=== Text excerpt ===
Thread (26 messages) 26 messages, 6 authors, 2021-09-28

Re: Redux: Backwards compatibility for XDP multi-buff

From: Zvi Effron <hidden>
Date: 2021-09-21 23:10:27
Also in: netdev

On Tue, Sep 21, 2021 at 3:14 PM Toke Høiland-Jørgensen [off-list ref] wrote:
Zvi Effron [off-list ref] writes:
quoted
On Tue, Sep 21, 2021 at 11:23 AM Toke Høiland-Jørgensen [off-list ref] wrote:
quoted
Zvi Effron [off-list ref] writes:
quoted
On Tue, Sep 21, 2021 at 9:06 AM Toke Høiland-Jørgensen [off-list ref] wrote:
quoted
Hi Lorenz (Cc. the other people who participated in today's discussion)

Following our discussion at the LPC session today, I dug up my previous
summary of the issue and some possible solutions[0]. Seems no on
actually replied last time, which is why we went with the "do nothing"
approach, I suppose. I'm including the full text of the original email
below; please take a look, and let's see if we can converge on a
consensus here.

First off, a problem description: If an existing XDP program is exposed
to an xdp_buff that is really a multi-buffer, while it will continue to
run, it may end up with subtle and hard-to-debug bugs: If it's parsing
the packet it'll only see part of the payload and not be aware of that
fact, and if it's calculating the packet length, that will also only be
wrong (only counting the first fragment).

So what to do about this? First of all, to do anything about it, XDP
programs need to be able to declare themselves "multi-buffer aware" (but
see point 1 below). We could try to auto-detect it in the verifier by
which helpers the program is using, but since existing programs could be
perfectly happy to just keep running, it probably needs to be something
the program communicates explicitly. One option is to use the
expected_attach_type to encode this; programs can then declare it in the
source by section name, or the userspace loader can set the type for
existing programs if needed.

With this, the kernel will know if a given XDP program is multi-buff
aware and can decide what to do with that information. For this we came
up with basically three options:

1. Do nothing. This would make it up to users / sysadmins to avoid
   anything breaking by manually making sure to not enable multi-buffer
   support while loading any XDP programs that will malfunction if
   presented with an mb frame. This will probably break in interesting
   ways, but it's nice and simple from an implementation PoV. With this
   we don't need the declaration discussed above either.
=== Information given ===
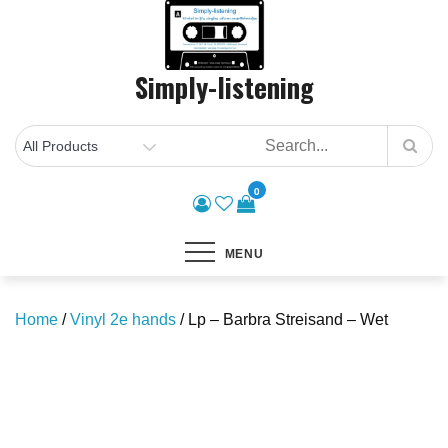
Skip
to
content
Simply-listening
0
MENU
Home
/
Vinyl 2e hands
/ Lp – Barbra Streisand – Wet
Save to Wishlist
===
▶ **Task description**:
Answer these questions about the XDP multi-buffer message above:
(a) What does it say an existing XDP program parsing a multi-buffer packet will see?
(b) What does it name as one option for encoding that a program is multi-buffer aware?
(c) Under the "Do nothing" option, who would have to make sure nothing breaks?

▶ **Answer box**:
(a) Only part of the payload, without being aware of that fact.
(b) The expected_attach_type.
(c) Users / sysadmins.